■ Activity
Only the lines from the one holding "ring tip: (867, 756)" through the end of the material are to be repeated, exactly and without pictures.

== Data records

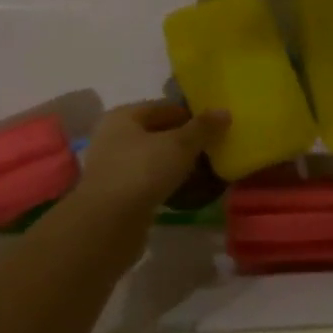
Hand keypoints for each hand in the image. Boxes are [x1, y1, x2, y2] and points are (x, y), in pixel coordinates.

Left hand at [77, 101, 228, 213]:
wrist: (108, 224)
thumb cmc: (142, 171)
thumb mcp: (179, 144)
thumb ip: (203, 128)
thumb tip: (224, 112)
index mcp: (123, 116)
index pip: (164, 108)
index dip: (191, 115)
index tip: (216, 127)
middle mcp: (113, 137)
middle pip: (157, 133)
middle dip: (185, 141)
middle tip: (213, 149)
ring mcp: (113, 167)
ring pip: (153, 159)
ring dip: (176, 164)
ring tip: (204, 171)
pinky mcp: (117, 195)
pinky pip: (148, 182)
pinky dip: (166, 183)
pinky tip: (186, 191)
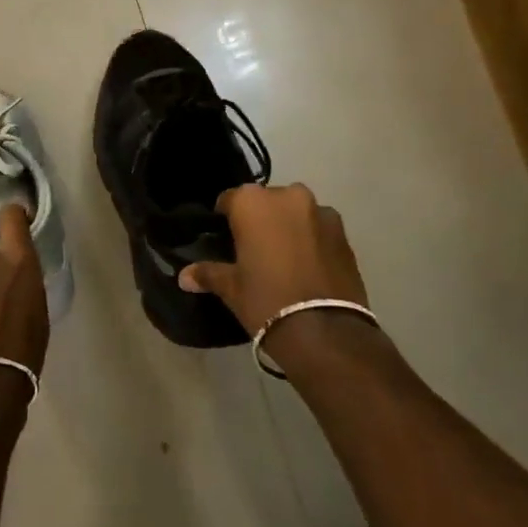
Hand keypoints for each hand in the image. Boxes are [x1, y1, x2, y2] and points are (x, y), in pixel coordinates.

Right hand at [178, 183, 368, 330]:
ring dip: (288, 226)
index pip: (230, 200)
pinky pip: (319, 228)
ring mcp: (321, 212)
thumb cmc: (266, 300)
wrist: (324, 331)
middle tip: (253, 250)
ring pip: (296, 212)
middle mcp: (288, 196)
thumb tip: (183, 277)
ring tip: (283, 258)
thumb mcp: (231, 288)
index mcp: (253, 202)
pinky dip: (311, 239)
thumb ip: (208, 274)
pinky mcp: (344, 233)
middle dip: (260, 219)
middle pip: (267, 202)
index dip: (225, 219)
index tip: (224, 239)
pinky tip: (307, 266)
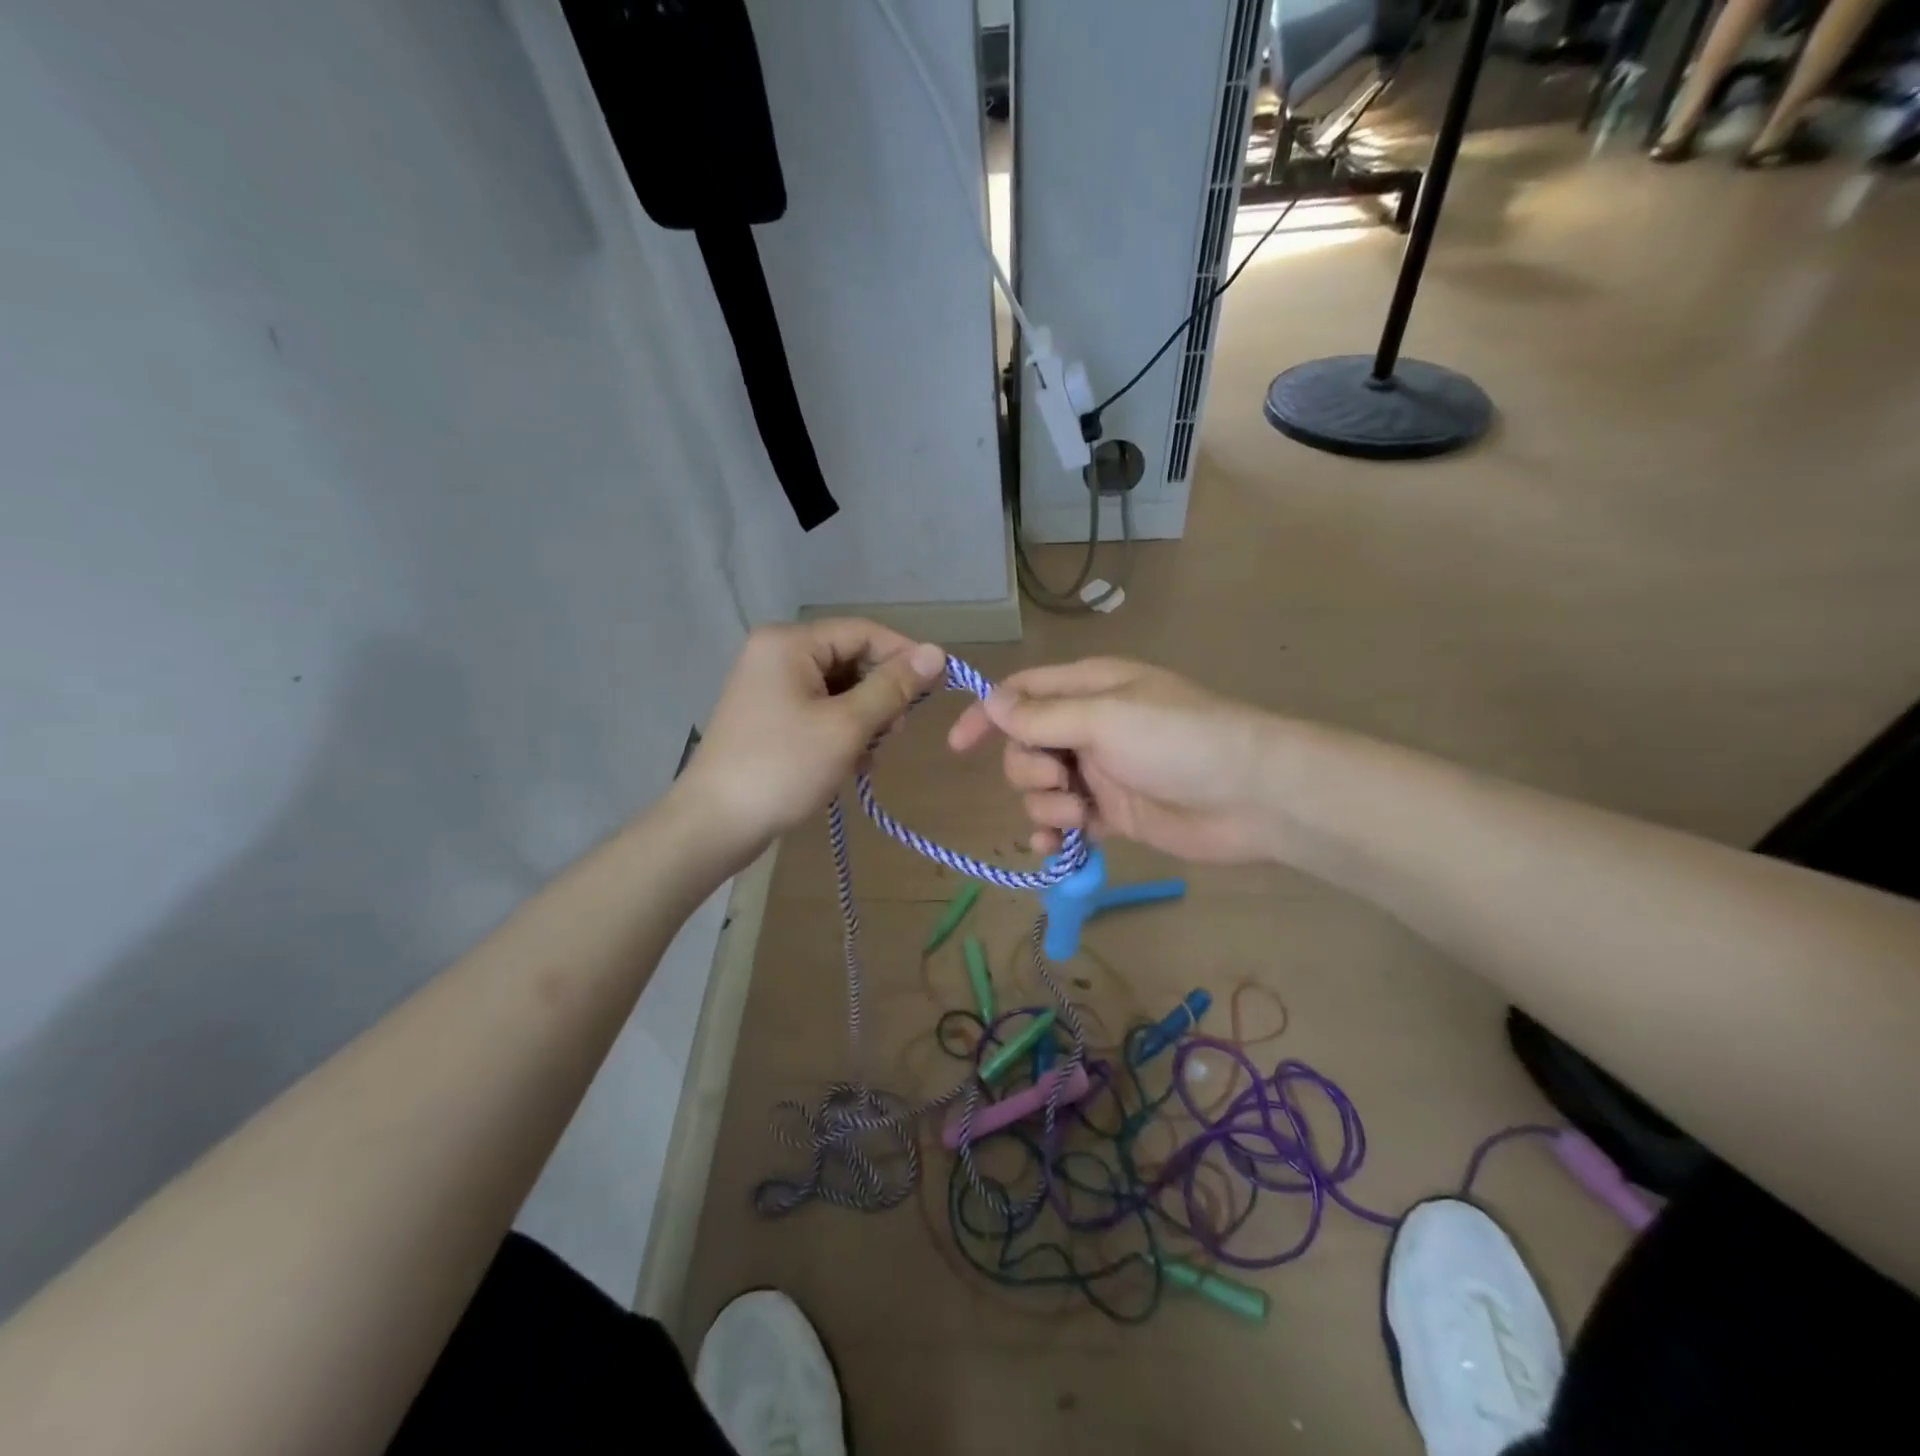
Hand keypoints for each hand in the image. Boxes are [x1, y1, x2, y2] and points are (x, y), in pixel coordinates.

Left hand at [677, 620, 947, 856]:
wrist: (714, 824)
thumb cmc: (783, 768)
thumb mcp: (846, 726)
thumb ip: (893, 687)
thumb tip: (937, 652)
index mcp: (790, 643)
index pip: (864, 632)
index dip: (903, 657)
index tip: (934, 691)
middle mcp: (777, 654)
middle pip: (851, 660)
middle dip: (880, 696)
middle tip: (892, 734)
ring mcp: (770, 686)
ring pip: (840, 689)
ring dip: (863, 720)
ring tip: (867, 756)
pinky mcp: (770, 716)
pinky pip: (820, 710)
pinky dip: (841, 732)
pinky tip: (849, 764)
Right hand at [947, 658, 1279, 864]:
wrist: (1251, 796)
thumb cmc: (1178, 741)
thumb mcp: (1105, 718)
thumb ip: (1043, 716)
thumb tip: (990, 702)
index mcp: (1089, 689)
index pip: (1021, 693)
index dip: (987, 715)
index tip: (958, 747)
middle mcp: (1089, 727)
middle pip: (1025, 746)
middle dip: (1028, 769)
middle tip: (1060, 781)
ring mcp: (1101, 772)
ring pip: (1041, 788)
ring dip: (1046, 804)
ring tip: (1079, 815)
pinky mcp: (1113, 813)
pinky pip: (1065, 822)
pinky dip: (1053, 834)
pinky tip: (1053, 848)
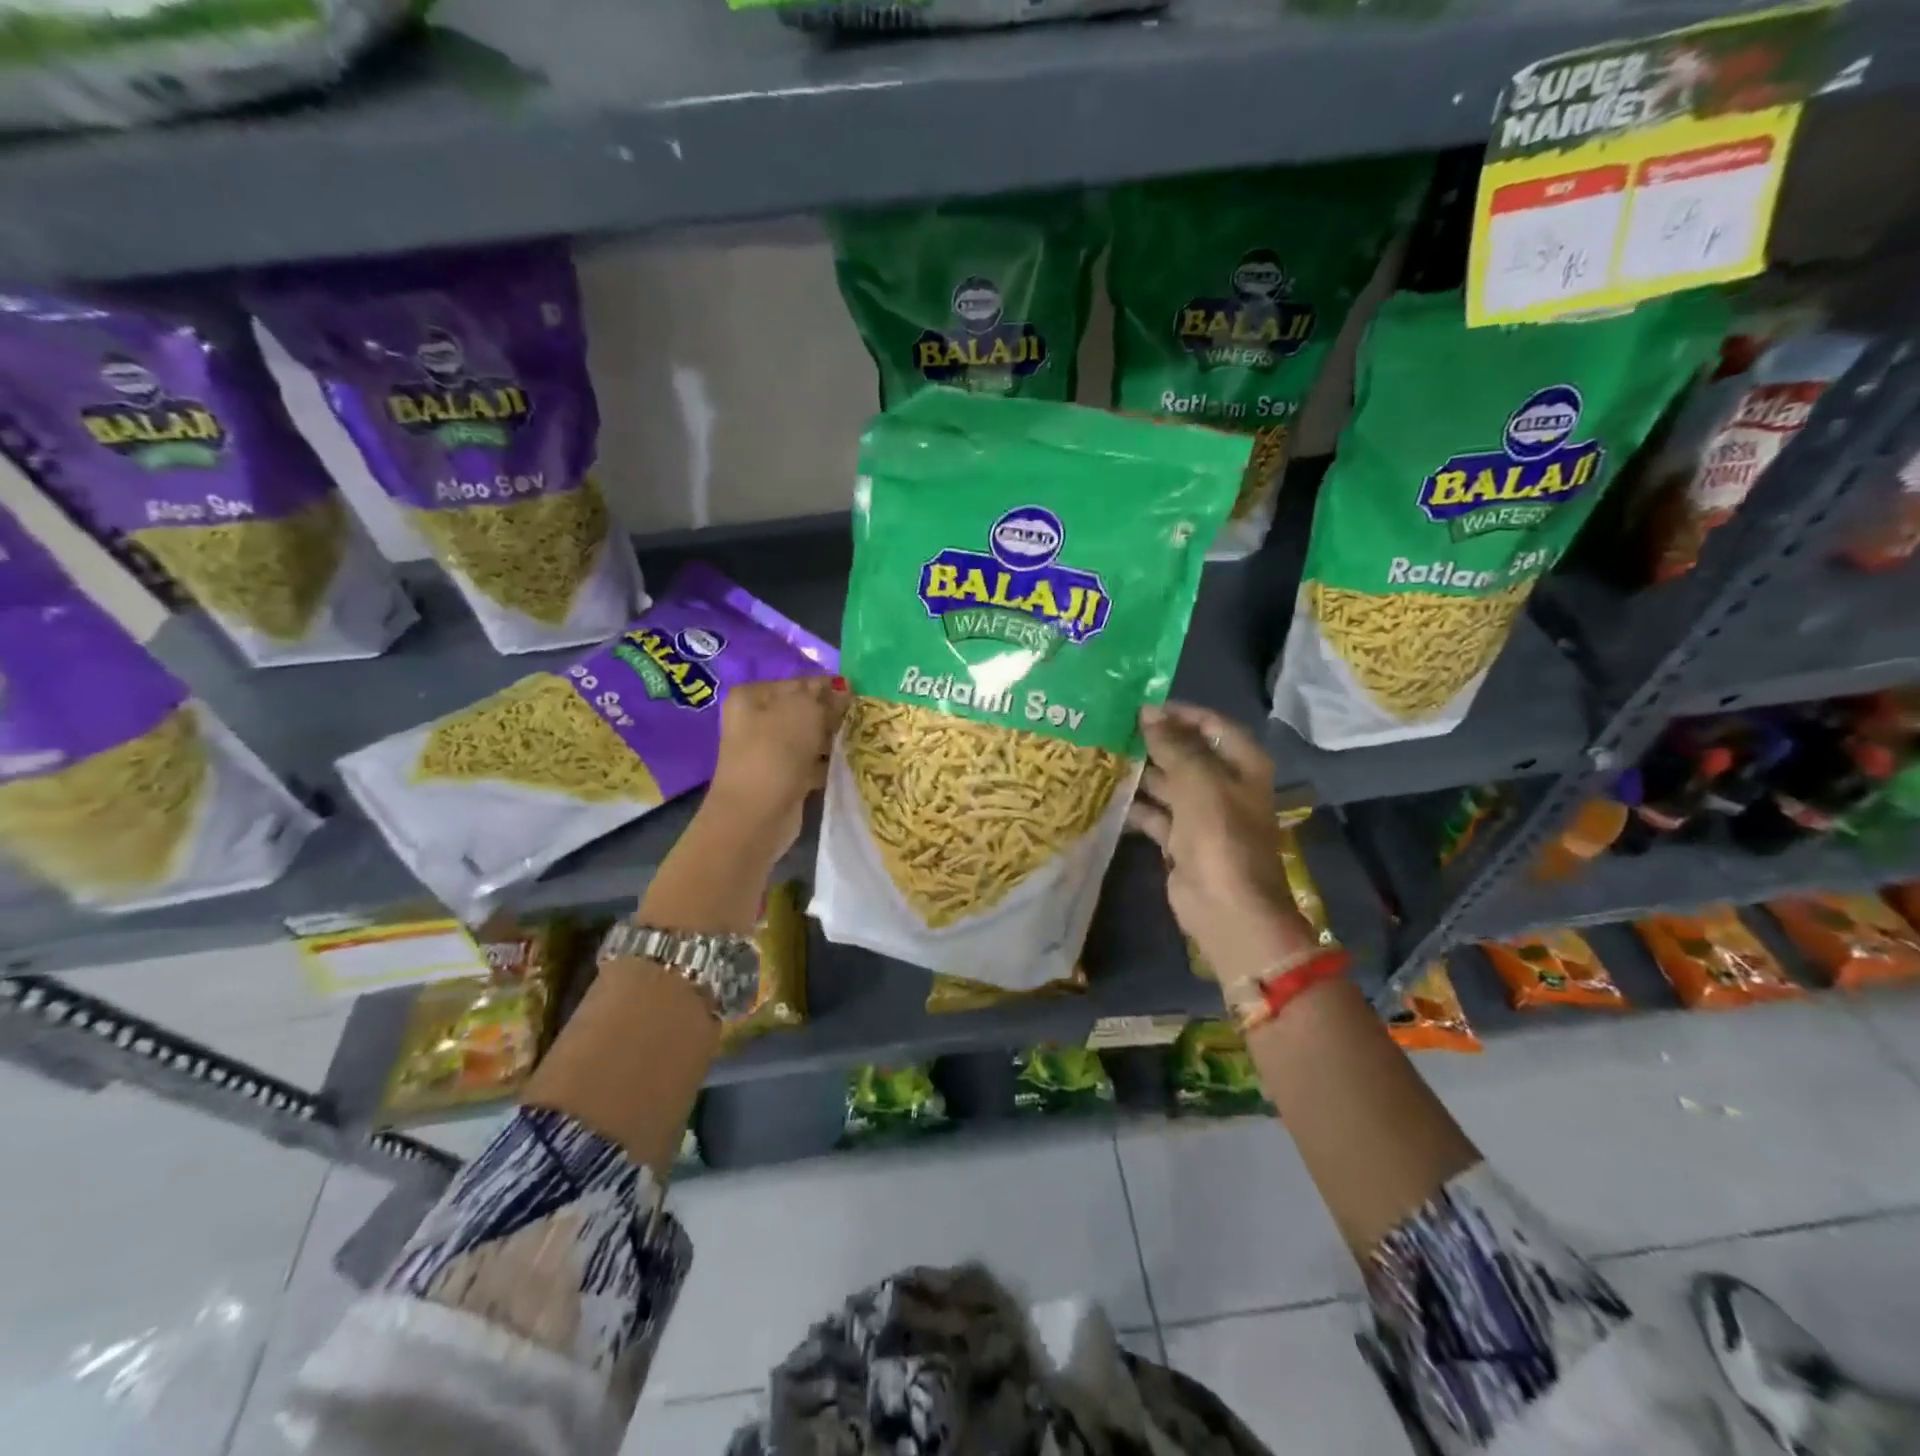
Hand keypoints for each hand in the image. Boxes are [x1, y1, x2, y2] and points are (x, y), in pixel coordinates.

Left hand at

====

■ Answer section
ring tip: (867, 756)
pinky mcp: (770, 716)
pinky pip: (820, 710)
pinky dip: (841, 732)
pinky tip: (849, 764)
Right hand at [947, 658, 1279, 864]:
wrist: (1251, 796)
thumb cmc: (1178, 741)
thumb mcp: (1105, 718)
thumb ip: (1043, 716)
thumb tip: (990, 702)
index mcp: (1089, 689)
index pip: (1021, 693)
index dip: (987, 715)
index tip: (958, 747)
middle mcp: (1089, 727)
middle pip: (1025, 746)
middle dip: (1028, 769)
middle tip: (1060, 781)
ring mcp: (1101, 772)
ring pip: (1041, 788)
ring dip: (1046, 804)
ring tip: (1079, 815)
pinky mcp: (1113, 813)
pinky pip: (1065, 822)
pinky dip: (1053, 834)
pinky tip: (1053, 848)
Hand keypoints for each hand in the image. Boxes are [x1, y1, x2, y2] and points are (x, y), in pixel coordinates.

Left hand at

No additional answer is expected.